Concurrently, German art music became obsessed with the sounds of reconstruction, the buzz of machinery rebuilding the war-torn ruins of the German landscape. Karlheinz Stockhausen infamously assembled many of his sound pieces out of found objects, with leftover rubble being the only fragments of nationality worth salvaging after the shame of Nazi rule.

The Krautrock scene merged these two sensibilities, using the spaces available within rock psychedelia to tool around with new devices and abstract, concrète sounds. The results could be alternately bleak and punishing or joyous and exhilarating, but it was Kraftwerk alone that singularly sought to create music that reflected the intrinsic promises of new beginnings and new technologies. Even during their Organisation days, Schneider’s flute and the band’s motorik rhythms (performed by an alternating cast that occasionally included Bartos and the late Klaus Dinger of Neu!) were often serene, warm and inviting rather than chiding or apocalyptic like many of their peers.

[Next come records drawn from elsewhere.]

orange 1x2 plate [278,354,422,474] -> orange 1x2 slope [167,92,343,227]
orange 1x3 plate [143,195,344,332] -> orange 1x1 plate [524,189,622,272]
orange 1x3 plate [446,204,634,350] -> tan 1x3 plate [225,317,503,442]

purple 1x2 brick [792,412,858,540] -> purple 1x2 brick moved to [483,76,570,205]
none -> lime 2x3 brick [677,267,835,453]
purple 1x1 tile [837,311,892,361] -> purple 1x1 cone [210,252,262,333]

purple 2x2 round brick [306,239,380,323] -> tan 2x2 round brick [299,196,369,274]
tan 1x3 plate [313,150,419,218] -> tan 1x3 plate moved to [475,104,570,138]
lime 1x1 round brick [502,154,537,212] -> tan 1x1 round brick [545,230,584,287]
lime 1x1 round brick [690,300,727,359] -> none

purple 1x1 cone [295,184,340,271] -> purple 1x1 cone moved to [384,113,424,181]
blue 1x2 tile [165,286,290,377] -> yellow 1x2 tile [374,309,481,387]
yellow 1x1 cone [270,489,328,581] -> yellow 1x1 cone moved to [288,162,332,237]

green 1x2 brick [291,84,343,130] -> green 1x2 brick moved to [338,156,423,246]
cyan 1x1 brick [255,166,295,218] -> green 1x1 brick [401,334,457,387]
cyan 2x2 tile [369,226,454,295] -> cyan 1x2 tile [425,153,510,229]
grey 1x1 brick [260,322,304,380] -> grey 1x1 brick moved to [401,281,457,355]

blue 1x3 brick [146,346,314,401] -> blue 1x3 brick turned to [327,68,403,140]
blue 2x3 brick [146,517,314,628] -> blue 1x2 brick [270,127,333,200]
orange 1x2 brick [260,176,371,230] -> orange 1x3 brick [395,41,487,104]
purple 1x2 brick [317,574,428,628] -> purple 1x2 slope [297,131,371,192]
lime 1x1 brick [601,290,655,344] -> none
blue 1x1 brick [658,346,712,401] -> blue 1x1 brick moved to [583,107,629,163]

Though the film acknowledges the sincerity of this vision, it also casts its eye towards the caustic and ironic stance of the band throughout their career and the ways in which their utopian caricatures presented threats to the status-quo of rock normality. Prendergrast observes the soft-focus album artwork on Trans Europe Express resembles nothing so much as a Hitler Youth picnic, with the perfectly airbrushed Aryan faces of its members shining with a dignity and nobility that had long been absent in the divided nation for years.

Yet the group’s pale-faced jubilance is not meant to symbolize racial purity but rather a post-racial automatonism, faux-human, robotic and androgynous. Think less Übermensch and more Mensch-Maschine. Freelance journalist David Stubbs (once known as “Mr. Agreeable” in the pages of Melody Maker and now online at The Quietus) even goes so far as to hypothesize about the deterioration of gender roles in “Pocket Calculator”, with its emphasis on the littleness (and specialness) of its instrument running in stark contrast to big, phallic rock guitars.

It’s these kind of anecdotal comments that make Kraftwerk and the Electronic Revolution stand apart from other standard-issue music-history documentaries. Though far from the final word on this fascinating array of music, the film imparts quite enough to engage even those who think they know the whole story inside and out.